Fig. 4.11 The final hand model after adding meshes, bodies, joints, stations, and muscles. This tutorial only covers modelling one finger, but the same techniques can be applied to create the whole hand.

4.10. Summary

In this tutorial, we covered a more complex modelling scenario. One where the model had to be created from a collection of mesh files. To keep the tutorial short, it only went through modelling one finger of the arm. However, the techniques covered here can be used to model the remaining fingers and to add more bodies into the wrist. The approach is largely the same.

This tutorial also covered using stations to mark out locations on the model. We then used the stations to add muscle paths between various parts of the model. The muscle paths added in this tutorial are extremely basic–they are just direct lines between the meshes–but more path points can be used to create a more realistic muscle path. To keep this tutorial short, we skipped doing that, but you can effectively just add more stations and chain them together when defining the path in the Add Force dialog. OpenSim also supports adding wrap geometry to muscle paths, enabling them to curve over things. OpenSim Creator doesn’t natively support this (yet), so you will need to figure out how to add those into the osim file manually.

Overall, the techniques demonstrated in this tutorial are useful if you want to get something into OpenSim fairly quickly. Once you have an OpenSim model (osim), you can then use the entire ecosystem to add many more features. The world (of OpenSim) will be your oyster 🦪!

4.11. (Optional) Extra Exercises

• Model the whole hand. This tutorial kept things short by only modelling one finger. However, the mesh files provided at the start contain the meshes for all bones in the lower right-arm. You should be able to use the techniques described here to assign bodies + joints to all relevant parts of the lower-arm, which will produce a much more convincing model.

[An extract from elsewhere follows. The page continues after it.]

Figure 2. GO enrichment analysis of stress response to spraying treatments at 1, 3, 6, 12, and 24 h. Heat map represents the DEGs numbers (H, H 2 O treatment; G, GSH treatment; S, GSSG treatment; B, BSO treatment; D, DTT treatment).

• Add other OpenSim components to your imported model. This tutorial only focuses on adding muscles, but OpenSim Creator also supports adding things like contact geometry, springs, and constraints. Try experimenting with OpenSim by adding some of these things - what’s the worst that could happen 😉

• Edit the osim file directly in a text editor. OpenSim Creator only supports a subset of OpenSim because it takes time (and effort 😓) to add things into the UI. However, OpenSim Creator is able to load and view almost any OpenSim component - even if it can’t add the component itself. OpenSim Creator also supports hot reloading in the osim editor, which means edits to the underlying osim file should automatically reload in OpenSim Creator. This can be useful if you’re adding custom components via a text editor.